Excerpts from a dataset:
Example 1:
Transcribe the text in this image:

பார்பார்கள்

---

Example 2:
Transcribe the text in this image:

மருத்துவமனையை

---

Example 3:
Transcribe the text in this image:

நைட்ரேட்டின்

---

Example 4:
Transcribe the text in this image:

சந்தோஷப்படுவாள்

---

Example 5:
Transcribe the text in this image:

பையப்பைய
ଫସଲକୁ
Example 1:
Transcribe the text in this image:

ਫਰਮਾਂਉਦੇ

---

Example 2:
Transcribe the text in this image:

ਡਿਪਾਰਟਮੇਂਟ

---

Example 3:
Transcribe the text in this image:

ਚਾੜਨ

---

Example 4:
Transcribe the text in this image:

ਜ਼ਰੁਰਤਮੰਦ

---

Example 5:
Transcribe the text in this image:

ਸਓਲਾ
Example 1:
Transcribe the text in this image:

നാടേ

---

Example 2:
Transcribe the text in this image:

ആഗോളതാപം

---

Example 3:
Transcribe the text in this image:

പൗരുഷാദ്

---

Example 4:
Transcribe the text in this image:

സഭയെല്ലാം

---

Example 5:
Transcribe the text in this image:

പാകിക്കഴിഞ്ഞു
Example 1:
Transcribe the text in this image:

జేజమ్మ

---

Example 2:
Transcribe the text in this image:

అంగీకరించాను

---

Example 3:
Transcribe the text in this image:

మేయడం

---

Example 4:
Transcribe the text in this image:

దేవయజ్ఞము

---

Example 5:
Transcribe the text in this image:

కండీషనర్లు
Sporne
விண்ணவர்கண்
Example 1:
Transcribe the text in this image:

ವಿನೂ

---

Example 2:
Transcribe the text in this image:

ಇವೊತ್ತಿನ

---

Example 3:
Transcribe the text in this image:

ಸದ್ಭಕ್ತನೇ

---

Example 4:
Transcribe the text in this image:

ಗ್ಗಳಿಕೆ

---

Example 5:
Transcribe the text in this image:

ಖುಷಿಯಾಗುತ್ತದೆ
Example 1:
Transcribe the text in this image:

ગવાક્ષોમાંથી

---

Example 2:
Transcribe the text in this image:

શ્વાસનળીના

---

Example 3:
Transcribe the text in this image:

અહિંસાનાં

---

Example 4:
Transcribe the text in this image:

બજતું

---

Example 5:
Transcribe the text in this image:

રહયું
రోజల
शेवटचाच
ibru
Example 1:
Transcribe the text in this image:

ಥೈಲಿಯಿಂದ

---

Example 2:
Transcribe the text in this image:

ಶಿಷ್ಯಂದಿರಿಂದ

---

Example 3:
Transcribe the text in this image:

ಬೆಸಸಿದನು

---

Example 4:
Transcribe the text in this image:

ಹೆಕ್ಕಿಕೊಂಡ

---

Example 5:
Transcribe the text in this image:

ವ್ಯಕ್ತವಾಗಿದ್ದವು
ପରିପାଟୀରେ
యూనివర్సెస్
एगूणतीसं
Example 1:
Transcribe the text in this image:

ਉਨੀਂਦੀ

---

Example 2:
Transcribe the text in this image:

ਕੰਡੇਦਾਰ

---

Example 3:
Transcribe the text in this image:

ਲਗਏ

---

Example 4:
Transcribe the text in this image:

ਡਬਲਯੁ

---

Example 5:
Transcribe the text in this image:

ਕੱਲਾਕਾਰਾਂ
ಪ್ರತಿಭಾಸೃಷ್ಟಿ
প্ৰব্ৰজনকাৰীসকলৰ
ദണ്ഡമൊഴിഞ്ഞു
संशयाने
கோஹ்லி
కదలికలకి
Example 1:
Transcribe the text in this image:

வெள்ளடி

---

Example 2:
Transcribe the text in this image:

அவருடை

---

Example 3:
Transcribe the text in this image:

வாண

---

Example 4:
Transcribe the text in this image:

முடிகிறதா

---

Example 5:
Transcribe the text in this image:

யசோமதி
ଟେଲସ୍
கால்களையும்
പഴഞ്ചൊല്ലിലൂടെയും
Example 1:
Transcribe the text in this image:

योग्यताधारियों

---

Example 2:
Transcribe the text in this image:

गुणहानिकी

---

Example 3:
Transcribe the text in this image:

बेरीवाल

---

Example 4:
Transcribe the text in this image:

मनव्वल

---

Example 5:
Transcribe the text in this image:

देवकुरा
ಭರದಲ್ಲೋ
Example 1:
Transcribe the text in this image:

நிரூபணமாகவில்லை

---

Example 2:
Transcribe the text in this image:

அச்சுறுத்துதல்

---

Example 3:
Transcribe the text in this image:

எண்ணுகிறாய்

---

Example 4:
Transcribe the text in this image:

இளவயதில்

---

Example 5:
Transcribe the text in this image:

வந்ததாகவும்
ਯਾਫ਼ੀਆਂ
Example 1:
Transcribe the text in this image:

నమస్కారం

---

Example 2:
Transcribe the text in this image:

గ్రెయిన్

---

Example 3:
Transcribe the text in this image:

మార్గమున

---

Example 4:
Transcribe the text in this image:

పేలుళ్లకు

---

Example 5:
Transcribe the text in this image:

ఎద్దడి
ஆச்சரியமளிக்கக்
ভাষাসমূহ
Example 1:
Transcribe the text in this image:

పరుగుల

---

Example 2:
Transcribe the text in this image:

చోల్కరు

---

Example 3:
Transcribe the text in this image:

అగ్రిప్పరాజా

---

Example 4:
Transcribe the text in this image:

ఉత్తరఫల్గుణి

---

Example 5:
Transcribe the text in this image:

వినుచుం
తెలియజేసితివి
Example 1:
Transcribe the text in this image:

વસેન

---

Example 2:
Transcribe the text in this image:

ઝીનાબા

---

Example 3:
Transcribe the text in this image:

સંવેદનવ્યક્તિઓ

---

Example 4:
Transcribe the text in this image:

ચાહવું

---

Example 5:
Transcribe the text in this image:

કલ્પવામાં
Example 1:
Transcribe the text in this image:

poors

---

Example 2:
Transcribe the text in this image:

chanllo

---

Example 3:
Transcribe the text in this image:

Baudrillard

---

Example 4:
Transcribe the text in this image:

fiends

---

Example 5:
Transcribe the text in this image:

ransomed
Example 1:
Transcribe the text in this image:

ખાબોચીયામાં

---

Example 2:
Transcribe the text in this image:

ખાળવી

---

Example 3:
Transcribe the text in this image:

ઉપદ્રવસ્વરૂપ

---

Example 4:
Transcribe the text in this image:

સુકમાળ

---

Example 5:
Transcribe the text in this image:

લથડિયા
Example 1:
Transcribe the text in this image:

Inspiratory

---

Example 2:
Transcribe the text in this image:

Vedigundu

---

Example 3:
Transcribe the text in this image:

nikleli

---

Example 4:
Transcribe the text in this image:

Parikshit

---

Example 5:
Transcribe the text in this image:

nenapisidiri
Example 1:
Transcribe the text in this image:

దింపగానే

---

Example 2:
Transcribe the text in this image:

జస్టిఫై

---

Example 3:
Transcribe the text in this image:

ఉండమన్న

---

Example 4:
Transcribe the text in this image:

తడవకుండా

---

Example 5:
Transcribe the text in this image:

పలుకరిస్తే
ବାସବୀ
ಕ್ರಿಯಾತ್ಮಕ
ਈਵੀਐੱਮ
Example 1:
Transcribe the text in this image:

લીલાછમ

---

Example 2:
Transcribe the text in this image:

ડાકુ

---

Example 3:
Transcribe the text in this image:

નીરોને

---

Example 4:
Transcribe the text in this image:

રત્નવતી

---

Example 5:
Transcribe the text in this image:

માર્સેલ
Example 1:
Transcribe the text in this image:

→ Exercise aim: Word for word, transcribe each record.

→ Response to this task:
Example 1:
Transcribe the text in this image:

பார்பார்கள்

---

Example 2:
Transcribe the text in this image:

மருத்துவமனையை

---

Example 3:
Transcribe the text in this image:

நைட்ரேட்டின்

---

Example 4:
Transcribe the text in this image:

சந்தோஷப்படுவாள்

---

Example 5:
Transcribe the text in this image:

பையப்பைய
ଫସଲକୁ
Example 1:
Transcribe the text in this image:

ਫਰਮਾਂਉਦੇ

---

Example 2:
Transcribe the text in this image:

ਡਿਪਾਰਟਮੇਂਟ

---

Example 3:
Transcribe the text in this image:

ਚਾੜਨ

---

Example 4:
Transcribe the text in this image:

ਜ਼ਰੁਰਤਮੰਦ

---

Example 5:
Transcribe the text in this image:

ਸਓਲਾ
Example 1:
Transcribe the text in this image:

നാടേ

---

Example 2:
Transcribe the text in this image:

ആഗോളതാപം

---

Example 3:
Transcribe the text in this image:

പൗരുഷാദ്

---

Example 4:
Transcribe the text in this image:

സഭയെല്ലാം

---

Example 5:
Transcribe the text in this image:

പാകിക്കഴിഞ്ഞു
Example 1:
Transcribe the text in this image:

జేజమ్మ

---

Example 2:
Transcribe the text in this image:

అంగీకరించాను

---

Example 3:
Transcribe the text in this image:

మేయడం

---

Example 4:
Transcribe the text in this image:

దేవయజ్ఞము

---

Example 5:
Transcribe the text in this image:

కండీషనర్లు
Sporne
விண்ணவர்கண்
Example 1:
Transcribe the text in this image:

ವಿನೂ

---

Example 2:
Transcribe the text in this image:

ಇವೊತ್ತಿನ

---

Example 3:
Transcribe the text in this image:

ಸದ್ಭಕ್ತನೇ

---

Example 4:
Transcribe the text in this image:

ಗ್ಗಳಿಕೆ

---

Example 5:
Transcribe the text in this image:

ಖುಷಿಯಾಗುತ್ತದೆ
Example 1:
Transcribe the text in this image:

ગવાક્ષોમાંથી

---

Example 2:
Transcribe the text in this image:

શ્વાસનળીના

---

Example 3:
Transcribe the text in this image:

અહિંસાનાં

---

Example 4:
Transcribe the text in this image:

બજતું

---

Example 5:
Transcribe the text in this image:

રહયું
రోజల
शेवटचाच
ibru
Example 1:
Transcribe the text in this image:

ಥೈಲಿಯಿಂದ

---

Example 2:
Transcribe the text in this image:

ಶಿಷ್ಯಂದಿರಿಂದ

---

Example 3:
Transcribe the text in this image:

ಬೆಸಸಿದನು

---

Example 4:
Transcribe the text in this image:

ಹೆಕ್ಕಿಕೊಂಡ

---

Example 5:
Transcribe the text in this image:

ವ್ಯಕ್ತವಾಗಿದ್ದವು
ପରିପାଟୀରେ
యూనివర్సెస్
एगूणतीसं
Example 1:
Transcribe the text in this image:

ਉਨੀਂਦੀ

---

Example 2:
Transcribe the text in this image:

ਕੰਡੇਦਾਰ

---

Example 3:
Transcribe the text in this image:

ਲਗਏ

---

Example 4:
Transcribe the text in this image:

ਡਬਲਯੁ

---

Example 5:
Transcribe the text in this image:

ਕੱਲਾਕਾਰਾਂ
ಪ್ರತಿಭಾಸೃಷ್ಟಿ
প্ৰব্ৰজনকাৰীসকলৰ
ദണ്ഡമൊഴിഞ്ഞു
संशयाने
கோஹ்லி
కదలికలకి
Example 1:
Transcribe the text in this image:

வெள்ளடி

---

Example 2:
Transcribe the text in this image:

அவருடை

---

Example 3:
Transcribe the text in this image:

வாண

---

Example 4:
Transcribe the text in this image:

முடிகிறதா

---

Example 5:
Transcribe the text in this image:

யசோமதி
ଟେଲସ୍
கால்களையும்
പഴഞ്ചൊല്ലിലൂടെയും
Example 1:
Transcribe the text in this image:

योग्यताधारियों

---

Example 2:
Transcribe the text in this image:

गुणहानिकी

---

Example 3:
Transcribe the text in this image:

बेरीवाल

---

Example 4:
Transcribe the text in this image:

मनव्वल

---

Example 5:
Transcribe the text in this image:

देवकुरा
ಭರದಲ್ಲೋ
Example 1:
Transcribe the text in this image:

நிரூபணமாகவில்லை

---

Example 2:
Transcribe the text in this image:

அச்சுறுத்துதல்

---

Example 3:
Transcribe the text in this image:

எண்ணுகிறாய்

---

Example 4:
Transcribe the text in this image:

இளவயதில்

---

Example 5:
Transcribe the text in this image:

வந்ததாகவும்
ਯਾਫ਼ੀਆਂ
Example 1:
Transcribe the text in this image:

నమస్కారం

---

Example 2:
Transcribe the text in this image:

గ్రెయిన్

---

Example 3:
Transcribe the text in this image:

మార్గమున

---

Example 4:
Transcribe the text in this image:

పేలుళ్లకు

---

Example 5:
Transcribe the text in this image:

ఎద్దడి
ஆச்சரியமளிக்கக்
ভাষাসমূহ
Example 1:
Transcribe the text in this image:

పరుగుల

---

Example 2:
Transcribe the text in this image:

చోల్కరు

---

Example 3:
Transcribe the text in this image:

అగ్రిప్పరాజా

---

Example 4:
Transcribe the text in this image:

ఉత్తరఫల్గుణి

---

Example 5:
Transcribe the text in this image:

వినుచుం
తెలియజేసితివి
Example 1:
Transcribe the text in this image:

વસેન

---

Example 2:
Transcribe the text in this image:

ઝીનાબા

---

Example 3:
Transcribe the text in this image:

સંવેદનવ્યક્તિઓ

---

Example 4:
Transcribe the text in this image:

ચાહવું

---

Example 5:
Transcribe the text in this image:

કલ્પવામાં
Example 1:
Transcribe the text in this image:

poors

---

Example 2:
Transcribe the text in this image:

chanllo

---

Example 3:
Transcribe the text in this image:

Baudrillard

---

Example 4:
Transcribe the text in this image:

fiends

---

Example 5:
Transcribe the text in this image:

ransomed
Example 1:
Transcribe the text in this image:

ખાબોચીયામાં

---

Example 2:
Transcribe the text in this image:

ખાળવી

---

Example 3:
Transcribe the text in this image:

ઉપદ્રવસ્વરૂપ

---

Example 4:
Transcribe the text in this image:

સુકમાળ

---

Example 5:
Transcribe the text in this image:

લથડિયા
Example 1:
Transcribe the text in this image:

Inspiratory

---

Example 2:
Transcribe the text in this image:

Vedigundu

---

Example 3:
Transcribe the text in this image:

nikleli

---

Example 4:
Transcribe the text in this image:

Parikshit

---

Example 5:
Transcribe the text in this image:

nenapisidiri
Example 1:
Transcribe the text in this image:

దింపగానే

---

Example 2:
Transcribe the text in this image:

జస్టిఫై

---

Example 3:
Transcribe the text in this image:

ఉండమన్న

---

Example 4:
Transcribe the text in this image:

తడవకుండా

---

Example 5:
Transcribe the text in this image:

పలుకరిస్తే
ବାସବୀ
ಕ್ರಿಯಾತ್ಮಕ
ਈਵੀਐੱਮ
Example 1:
Transcribe the text in this image:

લીલાછમ

---

Example 2:
Transcribe the text in this image:

ડાકુ

---

Example 3:
Transcribe the text in this image:

નીરોને

---

Example 4:
Transcribe the text in this image:

રત્નવતી

---

Example 5:
Transcribe the text in this image:

માર્સેલ
Example 1:
Transcribe the text in this image:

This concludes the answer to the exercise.